Hardware design source data
────────────────────────────────────────
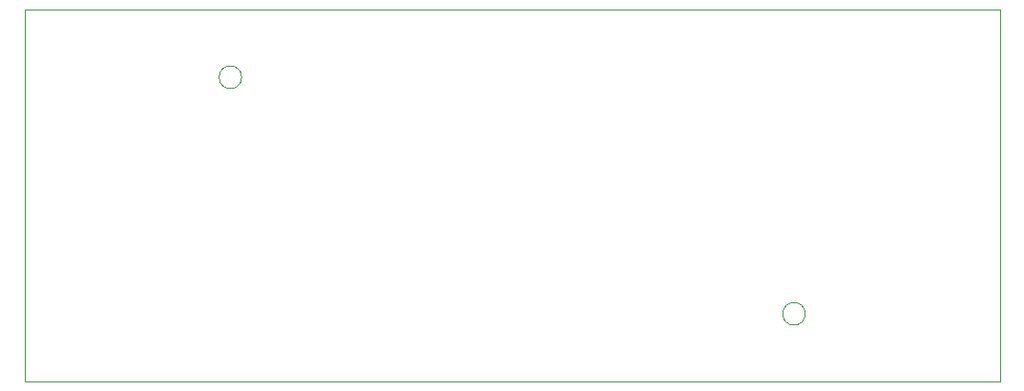
<source format=gbr>
%TF.GenerationSoftware,KiCad,Pcbnew,(6.0.9)*%
%TF.CreationDate,2024-03-01T18:18:27+01:00*%
%TF.ProjectId,HBW-1W-T10-Platine1,4842572d-3157-42d5-9431-302d506c6174,rev?*%
%TF.SameCoordinates,Original*%
%TF.FileFunction,Profile,NP*%
%FSLAX46Y46*%
G04 Gerber Fmt 4.6, Leading zero omitted, Abs format (unit mm)*
G04 Created by KiCad (PCBNEW (6.0.9)) date 2024-03-01 18:18:27*
%MOMM*%
%LPD*%
G01*
G04 APERTURE LIST*
%TA.AperFunction,Profile*%
%ADD10C,0.050000*%
%TD*%
G04 APERTURE END LIST*
D10*
X105250000Y-88500000D02*
X191750000Y-88500000D01*
X191750000Y-88500000D02*
X191750000Y-121500000D01*
X191750000Y-121500000D02*
X105250000Y-121500000D01*
X105250000Y-121500000D02*
X105250000Y-88500000D01*
X124500000Y-94500000D02*
G75*
G03*
X124500000Y-94500000I-1000000J0D01*
G01*
X174500000Y-115500000D02*
G75*
G03*
X174500000Y-115500000I-1000000J0D01*
G01*
M02*

</source>
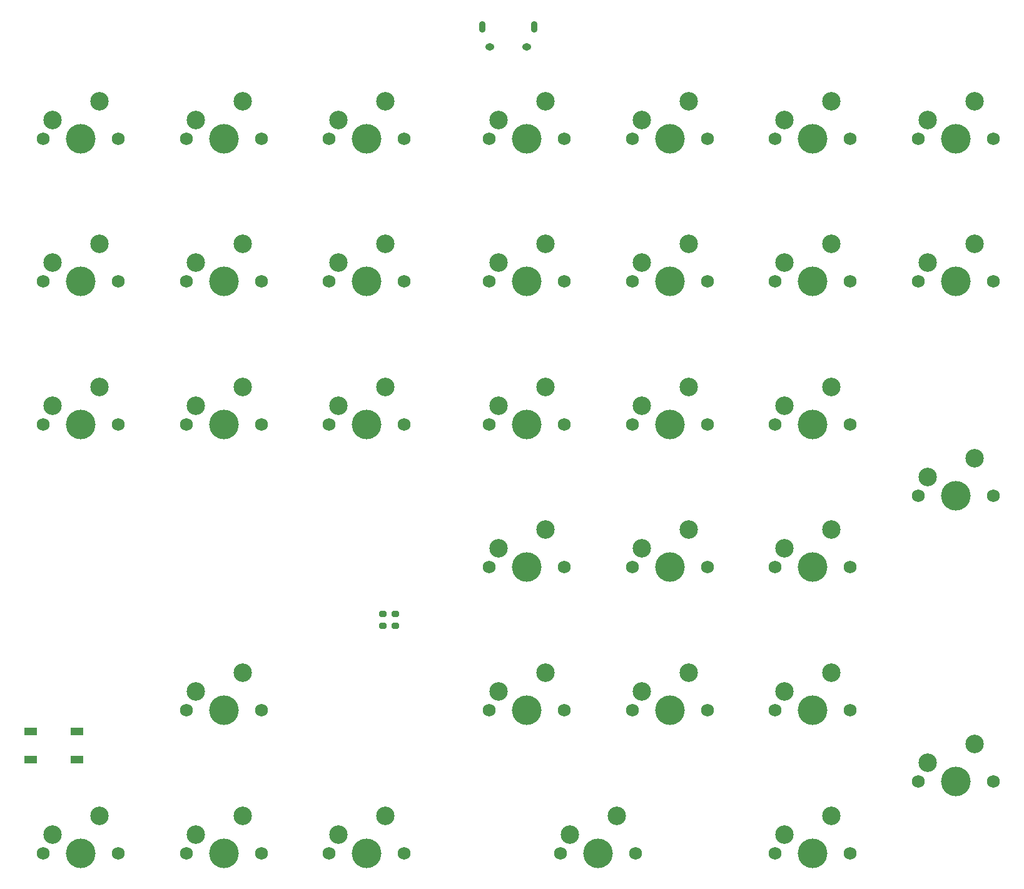
<source format=gbr>
%TF.GenerationSoftware,KiCad,Pcbnew,8.0.3*%
%TF.CreationDate,2024-06-19T10:52:00-07:00*%
%TF.ProjectId,CustomNumpad,43757374-6f6d-44e7-956d-7061642e6b69,rev?*%
%TF.SameCoordinates,Original*%
%TF.FileFunction,Soldermask,Top*%
%TF.FilePolarity,Negative*%
%FSLAX46Y46*%
G04 Gerber Fmt 4.6, Leading zero omitted, Abs format (unit mm)*
G04 Created by KiCad (PCBNEW 8.0.3) date 2024-06-19 10:52:00*
%MOMM*%
%LPD*%
G01*
G04 APERTURE LIST*
G04 Aperture macros list*
%AMRoundRect*
0 Rectangle with rounded corners*
0 $1 Rounding radius*
0 $2 $3 $4 $5 $6 $7 $8 $9 X,Y pos of 4 corners*
0 Add a 4 corners polygon primitive as box body*
4,1,4,$2,$3,$4,$5,$6,$7,$8,$9,$2,$3,0*
0 Add four circle primitives for the rounded corners*
1,1,$1+$1,$2,$3*
1,1,$1+$1,$4,$5*
1,1,$1+$1,$6,$7*
1,1,$1+$1,$8,$9*
0 Add four rect primitives between the rounded corners*
20,1,$1+$1,$2,$3,$4,$5,0*
20,1,$1+$1,$4,$5,$6,$7,0*
20,1,$1+$1,$6,$7,$8,$9,0*
20,1,$1+$1,$8,$9,$2,$3,0*%
G04 Aperture macros list end*
%ADD10C,2.500000*%
%ADD11C,4.000000*%
%ADD12C,1.750000*%
%ADD13O,0.890000X1.550000*%
%ADD14O,1.250000X0.950000*%
%ADD15R,1.700000X1.000000*%
%ADD16RoundRect,0.200000X-0.275000X0.200000X-0.275000X-0.200000X0.275000X-0.200000X0.275000X0.200000X0*%
%ADD17RoundRect,0.200000X0.275000X-0.200000X0.275000X0.200000X-0.275000X0.200000X-0.275000X-0.200000X0*%
G04 APERTURE END LIST*
D10*
%TO.C,SW34*%
X89540000Y-32060000D03*
X95890000Y-29520000D03*
D11*
X93350000Y-34600000D03*
D12*
X88270000Y-34600000D03*
X98430000Y-34600000D03*
%TD*%
D10*
%TO.C,SW33*%
X70190000Y-32060000D03*
X76540000Y-29520000D03*
D11*
X74000000Y-34600000D03*
D12*
X68920000Y-34600000D03*
X79080000Y-34600000D03*
%TD*%
D10*
%TO.C,SW32*%
X50840000Y-32060000D03*
X57190000Y-29520000D03*
D11*
X54650000Y-34600000D03*
D12*
X49570000Y-34600000D03*
X59730000Y-34600000D03*
%TD*%
D10*
%TO.C,SW31*%
X89540000Y-51410000D03*
X95890000Y-48870000D03*
D11*
X93350000Y-53950000D03*
D12*
X88270000Y-53950000D03*
X98430000Y-53950000D03*
%TD*%
D10*
%TO.C,SW30*%
X70190000Y-51410000D03*
X76540000Y-48870000D03*
D11*
X74000000Y-53950000D03*
D12*
X68920000Y-53950000D03*
X79080000Y-53950000D03*
%TD*%
D10*
%TO.C,SW29*%
X50840000Y-51410000D03*
X57190000Y-48870000D03*
D11*
X54650000Y-53950000D03*
D12*
X49570000Y-53950000D03*
X59730000Y-53950000D03*
%TD*%
D10*
%TO.C,SW28*%
X50840000Y-70760000D03*
X57190000Y-68220000D03*
D11*
X54650000Y-73300000D03*
D12*
X49570000Y-73300000D03*
X59730000Y-73300000D03*
%TD*%
D10*
%TO.C,SW27*%
X70190000Y-70760000D03*
X76540000Y-68220000D03*
D11*
X74000000Y-73300000D03*
D12*
X68920000Y-73300000D03*
X79080000Y-73300000D03*
%TD*%
D10*
%TO.C,SW26*%
X89540000Y-70760000D03*
X95890000Y-68220000D03*
D11*
X93350000Y-73300000D03*
D12*
X88270000Y-73300000D03*
X98430000Y-73300000D03*
%TD*%
D13*
%TO.C,J1*%
X109000000Y-19450000D03*
D14*
X110000000Y-22150000D03*
X115000000Y-22150000D03*
D13*
X116000000Y-19450000D03*
%TD*%
D12*
%TO.C,SW9*%
X148620000Y-73300000D03*
D11*
X153700000Y-73300000D03*
D12*
X158780000Y-73300000D03*
D10*
X149890000Y-70760000D03*
X156240000Y-68220000D03*
%TD*%
D12*
%TO.C,SW6*%
X148620000Y-92650000D03*
D11*
X153700000Y-92650000D03*
D12*
X158780000Y-92650000D03*
D10*
X149890000Y-90110000D03*
X156240000Y-87570000D03*
%TD*%
D12*
%TO.C,SW5*%
X129270000Y-92650000D03*
D11*
X134350000Y-92650000D03*
D12*
X139430000Y-92650000D03*
D10*
X130540000Y-90110000D03*
X136890000Y-87570000D03*
%TD*%
D12*
%TO.C,SW15*%
X167970000Y-121675000D03*
D11*
X173050000Y-121675000D03*
D12*
X178130000Y-121675000D03*
D10*
X169240000Y-119135000D03*
X175590000Y-116595000D03*
%TD*%
D12*
%TO.C,SW1*%
X109920000Y-112000000D03*
D11*
X115000000Y-112000000D03*
D12*
X120080000Y-112000000D03*
D10*
X111190000Y-109460000D03*
X117540000Y-106920000D03*
%TD*%
D12*
%TO.C,SW7*%
X109920000Y-73300000D03*
D11*
X115000000Y-73300000D03*
D12*
X120080000Y-73300000D03*
D10*
X111190000Y-70760000D03*
X117540000Y-68220000D03*
%TD*%
D12*
%TO.C,SW2*%
X129270000Y-112000000D03*
D11*
X134350000Y-112000000D03*
D12*
X139430000Y-112000000D03*
D10*
X130540000Y-109460000D03*
X136890000Y-106920000D03*
%TD*%
D12*
%TO.C,SW25*%
X68920000Y-112000000D03*
D11*
X74000000Y-112000000D03*
D12*
X79080000Y-112000000D03*
D10*
X70190000Y-109460000D03*
X76540000Y-106920000D03*
%TD*%
D12*
%TO.C,SW12*%
X148620000Y-53950000D03*
D11*
X153700000Y-53950000D03*
D12*
X158780000Y-53950000D03*
D10*
X149890000Y-51410000D03*
X156240000Y-48870000D03*
%TD*%
D12*
%TO.C,SW22*%
X49570000Y-131350000D03*
D11*
X54650000Y-131350000D03*
D12*
X59730000Y-131350000D03*
D10*
X50840000Y-128810000D03*
X57190000Y-126270000D03*
%TD*%
D12*
%TO.C,SW8*%
X129270000Y-73300000D03*
D11*
X134350000Y-73300000D03*
D12*
X139430000Y-73300000D03*
D10*
X130540000Y-70760000D03*
X136890000Y-68220000D03*
%TD*%
D12*
%TO.C,SW13*%
X167970000Y-53950000D03*
D11*
X173050000Y-53950000D03*
D12*
X178130000Y-53950000D03*
D10*
X169240000Y-51410000D03*
X175590000Y-48870000D03*
%TD*%
D12*
%TO.C,SW11*%
X129270000Y-53950000D03*
D11*
X134350000Y-53950000D03*
D12*
X139430000Y-53950000D03*
D10*
X130540000Y-51410000D03*
X136890000Y-48870000D03*
%TD*%
D12*
%TO.C,SW20*%
X148620000Y-34600000D03*
D11*
X153700000Y-34600000D03*
D12*
X158780000Y-34600000D03*
D10*
X149890000Y-32060000D03*
X156240000Y-29520000D03*
%TD*%
D12*
%TO.C,SW17*%
X119595000Y-131350000D03*
D11*
X124675000Y-131350000D03*
D12*
X129755000Y-131350000D03*
D10*
X120865000Y-128810000D03*
X127215000Y-126270000D03*
%TD*%
D15*
%TO.C,SW_RESET1*%
X54150000Y-118650000D03*
X47850000Y-118650000D03*
X54150000Y-114850000D03*
X47850000Y-114850000D03*
%TD*%
D12*
%TO.C,SW14*%
X167970000Y-82975000D03*
D11*
X173050000Y-82975000D03*
D12*
X178130000Y-82975000D03*
D10*
X169240000Y-80435000D03*
X175590000Y-77895000D03*
%TD*%
D12*
%TO.C,SW24*%
X88270000Y-131350000D03*
D11*
X93350000Y-131350000D03*
D12*
X98430000Y-131350000D03*
D10*
X89540000Y-128810000D03*
X95890000Y-126270000D03*
%TD*%
D12*
%TO.C,SW4*%
X109920000Y-92650000D03*
D11*
X115000000Y-92650000D03*
D12*
X120080000Y-92650000D03*
D10*
X111190000Y-90110000D03*
X117540000Y-87570000D03*
%TD*%
D12*
%TO.C,SW18*%
X109920000Y-34600000D03*
D11*
X115000000Y-34600000D03*
D12*
X120080000Y-34600000D03*
D10*
X111190000Y-32060000D03*
X117540000Y-29520000D03*
%TD*%
D12*
%TO.C,SW3*%
X148620000Y-112000000D03*
D11*
X153700000Y-112000000D03*
D12*
X158780000Y-112000000D03*
D10*
X149890000Y-109460000D03*
X156240000Y-106920000D03*
%TD*%
D12*
%TO.C,SW19*%
X129270000Y-34600000D03*
D11*
X134350000Y-34600000D03*
D12*
X139430000Y-34600000D03*
D10*
X130540000Y-32060000D03*
X136890000Y-29520000D03*
%TD*%
D12*
%TO.C,SW23*%
X68920000Y-131350000D03*
D11*
X74000000Y-131350000D03*
D12*
X79080000Y-131350000D03*
D10*
X70190000Y-128810000D03*
X76540000Y-126270000D03*
%TD*%
D12*
%TO.C,SW16*%
X148620000Y-131350000D03*
D11*
X153700000Y-131350000D03*
D12*
X158780000Y-131350000D03*
D10*
X149890000Y-128810000D03*
X156240000Y-126270000D03*
%TD*%
D12*
%TO.C,SW10*%
X109920000Y-53950000D03*
D11*
X115000000Y-53950000D03*
D12*
X120080000Y-53950000D03*
D10*
X111190000Y-51410000D03*
X117540000Y-48870000D03*
%TD*%
D12*
%TO.C,SW21*%
X167970000Y-34600000D03*
D11*
X173050000Y-34600000D03*
D12*
X178130000Y-34600000D03*
D10*
X169240000Y-32060000D03*
X175590000Y-29520000D03*
%TD*%
D16*
%TO.C,R12*%
X95500000Y-98925000D03*
X95500000Y-100575000D03*
%TD*%
D17*
%TO.C,R13*%
X97250000Y-100575000D03*
X97250000Y-98925000D03*
%TD*%
M02*

</source>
────────────────────────────────────────
> **ACTIVITY**
The answer is a single number, the count of lines in the records that contain the string "four".

> **OUTPUT FOR THIS EXERCISE**
2